Oleh karena itu, prinsip yang matang tidak bisa dilihat dari janji
semata. Manusia butuh gambaran visual. Dengan ini, kamu butuh sikap nyata untuk
membuktikannya.
Ingatlah ini tentang menjalani via theartmad.com
Prinsip terlihat dari kata-kata dan sikap. Keduanya sama-sama
memiliki kekuatan. Namun akan berbeda harganya jika kamu membuktikkan dengan
sikap dalam diam, daripada terlalu banyak cakap tanpa sikap. Sebab, secara
mendasar, manusia membutuhkan pengalaman dan gambaran visual. Kata-kata dapat
menguap begitu saja, beda halnya dengan perhatian dan tindakan nyata yang akan
tinggal selamanya entah di mata atau di pikiran, bahkan perasaan. Dan bukankah
lebih romantis menjemputnya di tengah hujan deras daripada menjanjikan mobil
mewah yang entah kapan harganya akan menjadi murah? Tunjukkanlah dengan sikap!

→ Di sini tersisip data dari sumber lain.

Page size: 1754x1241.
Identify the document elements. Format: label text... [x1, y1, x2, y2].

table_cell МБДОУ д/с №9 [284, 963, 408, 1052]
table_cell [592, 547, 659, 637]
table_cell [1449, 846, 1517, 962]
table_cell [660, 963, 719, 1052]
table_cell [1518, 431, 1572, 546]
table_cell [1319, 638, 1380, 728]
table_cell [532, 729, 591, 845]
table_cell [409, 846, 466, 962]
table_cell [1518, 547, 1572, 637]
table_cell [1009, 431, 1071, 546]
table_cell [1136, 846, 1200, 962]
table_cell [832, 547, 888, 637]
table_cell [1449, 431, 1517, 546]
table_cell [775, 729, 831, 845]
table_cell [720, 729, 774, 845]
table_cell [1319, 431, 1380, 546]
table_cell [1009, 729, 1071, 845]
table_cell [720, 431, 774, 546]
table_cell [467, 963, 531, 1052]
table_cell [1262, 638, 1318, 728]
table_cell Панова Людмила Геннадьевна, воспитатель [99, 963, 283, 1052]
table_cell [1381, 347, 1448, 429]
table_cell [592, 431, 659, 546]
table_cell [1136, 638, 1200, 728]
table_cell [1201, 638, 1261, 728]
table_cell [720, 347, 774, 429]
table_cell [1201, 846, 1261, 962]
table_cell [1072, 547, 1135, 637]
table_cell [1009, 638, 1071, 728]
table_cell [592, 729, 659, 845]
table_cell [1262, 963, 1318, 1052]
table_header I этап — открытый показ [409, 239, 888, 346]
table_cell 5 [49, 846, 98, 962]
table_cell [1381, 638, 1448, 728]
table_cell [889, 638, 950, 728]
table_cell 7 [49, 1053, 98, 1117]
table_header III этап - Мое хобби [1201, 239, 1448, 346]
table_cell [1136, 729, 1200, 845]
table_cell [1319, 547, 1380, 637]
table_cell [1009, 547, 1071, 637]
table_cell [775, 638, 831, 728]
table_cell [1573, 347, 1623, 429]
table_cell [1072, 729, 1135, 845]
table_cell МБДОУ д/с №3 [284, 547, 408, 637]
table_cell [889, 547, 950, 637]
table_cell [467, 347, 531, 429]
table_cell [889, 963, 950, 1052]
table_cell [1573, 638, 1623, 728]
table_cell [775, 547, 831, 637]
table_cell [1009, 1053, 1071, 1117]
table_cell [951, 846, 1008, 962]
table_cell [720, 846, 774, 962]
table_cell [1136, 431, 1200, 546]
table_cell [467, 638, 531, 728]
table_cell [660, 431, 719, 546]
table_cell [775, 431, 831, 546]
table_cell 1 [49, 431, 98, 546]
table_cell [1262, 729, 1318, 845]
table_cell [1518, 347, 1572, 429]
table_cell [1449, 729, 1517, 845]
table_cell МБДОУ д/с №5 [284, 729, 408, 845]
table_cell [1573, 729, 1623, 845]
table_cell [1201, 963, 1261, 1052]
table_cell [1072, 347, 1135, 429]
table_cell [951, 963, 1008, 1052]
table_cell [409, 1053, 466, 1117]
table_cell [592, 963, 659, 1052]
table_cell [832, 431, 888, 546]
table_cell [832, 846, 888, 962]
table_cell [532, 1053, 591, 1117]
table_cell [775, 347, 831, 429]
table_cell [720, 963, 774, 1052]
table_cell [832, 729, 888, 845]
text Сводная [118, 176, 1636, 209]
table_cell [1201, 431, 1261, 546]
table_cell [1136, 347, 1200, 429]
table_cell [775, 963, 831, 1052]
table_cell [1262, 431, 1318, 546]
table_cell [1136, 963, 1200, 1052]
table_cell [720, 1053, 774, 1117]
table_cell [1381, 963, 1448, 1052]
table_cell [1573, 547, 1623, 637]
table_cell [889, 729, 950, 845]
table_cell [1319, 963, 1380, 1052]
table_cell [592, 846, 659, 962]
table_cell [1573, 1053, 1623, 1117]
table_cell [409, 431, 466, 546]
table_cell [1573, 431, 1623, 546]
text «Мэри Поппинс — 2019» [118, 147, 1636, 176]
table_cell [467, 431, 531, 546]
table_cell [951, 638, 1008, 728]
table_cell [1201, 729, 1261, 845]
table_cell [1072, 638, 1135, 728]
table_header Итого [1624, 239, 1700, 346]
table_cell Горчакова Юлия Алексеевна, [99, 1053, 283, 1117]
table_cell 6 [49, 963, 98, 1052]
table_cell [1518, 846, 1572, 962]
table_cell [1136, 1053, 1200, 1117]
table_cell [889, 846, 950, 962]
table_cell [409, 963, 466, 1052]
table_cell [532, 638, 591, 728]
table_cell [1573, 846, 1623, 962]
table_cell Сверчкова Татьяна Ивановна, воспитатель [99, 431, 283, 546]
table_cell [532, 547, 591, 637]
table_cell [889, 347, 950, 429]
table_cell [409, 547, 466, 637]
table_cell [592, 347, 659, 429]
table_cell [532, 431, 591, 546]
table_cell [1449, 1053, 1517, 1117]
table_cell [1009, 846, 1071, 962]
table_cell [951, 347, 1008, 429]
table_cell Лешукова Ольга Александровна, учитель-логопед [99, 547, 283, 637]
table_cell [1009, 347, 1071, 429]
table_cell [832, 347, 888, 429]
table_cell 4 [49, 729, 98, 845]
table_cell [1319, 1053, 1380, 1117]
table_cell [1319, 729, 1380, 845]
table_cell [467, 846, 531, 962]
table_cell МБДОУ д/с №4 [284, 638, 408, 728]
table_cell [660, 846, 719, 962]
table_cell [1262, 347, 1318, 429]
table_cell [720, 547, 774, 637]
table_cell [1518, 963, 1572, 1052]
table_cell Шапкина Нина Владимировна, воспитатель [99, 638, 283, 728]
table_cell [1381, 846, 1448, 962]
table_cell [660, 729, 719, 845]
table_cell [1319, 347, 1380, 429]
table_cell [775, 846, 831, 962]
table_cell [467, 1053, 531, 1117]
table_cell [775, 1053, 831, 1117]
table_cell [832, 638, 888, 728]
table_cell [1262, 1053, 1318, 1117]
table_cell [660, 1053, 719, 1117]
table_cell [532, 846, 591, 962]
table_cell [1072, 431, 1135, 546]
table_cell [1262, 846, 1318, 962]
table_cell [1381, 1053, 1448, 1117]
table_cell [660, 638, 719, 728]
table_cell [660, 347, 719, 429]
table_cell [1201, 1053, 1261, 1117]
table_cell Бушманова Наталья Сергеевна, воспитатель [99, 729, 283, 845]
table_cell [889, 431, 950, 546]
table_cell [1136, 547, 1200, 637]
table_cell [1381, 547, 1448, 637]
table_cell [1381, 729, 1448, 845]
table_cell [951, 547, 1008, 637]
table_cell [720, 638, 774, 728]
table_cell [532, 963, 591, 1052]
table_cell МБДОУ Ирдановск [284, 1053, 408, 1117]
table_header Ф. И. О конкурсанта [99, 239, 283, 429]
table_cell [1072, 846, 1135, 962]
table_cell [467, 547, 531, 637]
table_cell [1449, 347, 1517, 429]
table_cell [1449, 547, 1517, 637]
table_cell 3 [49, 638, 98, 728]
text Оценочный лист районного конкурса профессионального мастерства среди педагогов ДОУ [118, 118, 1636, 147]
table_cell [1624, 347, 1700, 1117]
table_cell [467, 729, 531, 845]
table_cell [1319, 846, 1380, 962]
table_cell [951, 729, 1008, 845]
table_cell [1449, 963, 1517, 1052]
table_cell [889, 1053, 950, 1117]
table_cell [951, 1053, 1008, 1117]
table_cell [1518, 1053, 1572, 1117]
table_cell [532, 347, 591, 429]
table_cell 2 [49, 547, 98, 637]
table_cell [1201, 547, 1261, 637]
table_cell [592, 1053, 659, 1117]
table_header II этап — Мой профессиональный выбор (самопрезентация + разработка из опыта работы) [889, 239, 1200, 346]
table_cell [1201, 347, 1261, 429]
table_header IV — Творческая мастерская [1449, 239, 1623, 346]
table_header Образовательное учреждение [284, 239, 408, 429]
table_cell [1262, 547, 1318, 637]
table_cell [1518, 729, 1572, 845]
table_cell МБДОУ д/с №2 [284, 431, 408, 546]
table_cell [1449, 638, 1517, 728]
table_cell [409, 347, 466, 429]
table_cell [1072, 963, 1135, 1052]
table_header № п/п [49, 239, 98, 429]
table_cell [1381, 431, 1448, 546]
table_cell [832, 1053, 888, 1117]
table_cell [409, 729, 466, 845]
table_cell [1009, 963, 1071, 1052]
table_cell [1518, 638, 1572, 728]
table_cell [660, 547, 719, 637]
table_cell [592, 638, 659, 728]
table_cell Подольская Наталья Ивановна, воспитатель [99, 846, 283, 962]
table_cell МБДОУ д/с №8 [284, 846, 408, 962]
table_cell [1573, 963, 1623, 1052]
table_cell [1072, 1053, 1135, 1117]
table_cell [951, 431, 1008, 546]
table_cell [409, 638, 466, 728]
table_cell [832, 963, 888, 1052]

Sikap tersebut adalah komitmen dan konsistensi tinggi tanpa banyak
berjanji. Cinta adalah kata kerja, bukan sekedar bualan bibir semata.
Tawa dan konsistensi tinggi adalah kesederhanaan dari cinta sejati
via www.sopalakish.com
Love is a verb, kalau kata John Mayer, komitmen dan konsistensi tak
hanya dilihat dari janji. Inilah jebakan paling usah. Orang berpikir bahwa
janji adalah bentuk komitmen untuk mencintai. Padahal yang namanya janji dapat
diingkari kapanpun dan oleh siapapun. Lebih mengerikan lagi bahwa orang yang
tidak ingin berjanji adalah pecundang yang cari aman, supaya tak berjuang lebih
keras untuk memberikan yang terbaik.
Sadarlah saudaraku, perjuangan dan komitmen adalah soal menjalani
ikhtiar dalam diri, bukan ucapan yang keluar sehari-hari. Kita semua tetap bisa
berjuang dengan komitmen dan konsistensi tinggi tanpa menjanjikan sesuatu.
Sikap ini akan menelurkan kisah yang menakjubkan, yang orang menyebutnya
sebagai kejutan!
Kami tidak melarang untuk mengucap janji, hanya sedikit
mengantisipasi tragedi kelebihan porsi. Di usia muda yang seperti ini, kita
kerap luput untuk mengukur diri lalu menganggap semua hal dapat dilakoni. Itu
semangat yang baik dan optimis, namun akan menjadi boomerang jika bersinggungan
dengan urusan cinta. Salah-salah, kamu yang justru dianggap tak berkualitas.
Untuk itu, bercerminlah sebelum mengucap janji, supaya tepat dan sesuai porsi.
Berpikirlah luas tak berbatas dan bertindaklah dalam jangkauan kata pantas.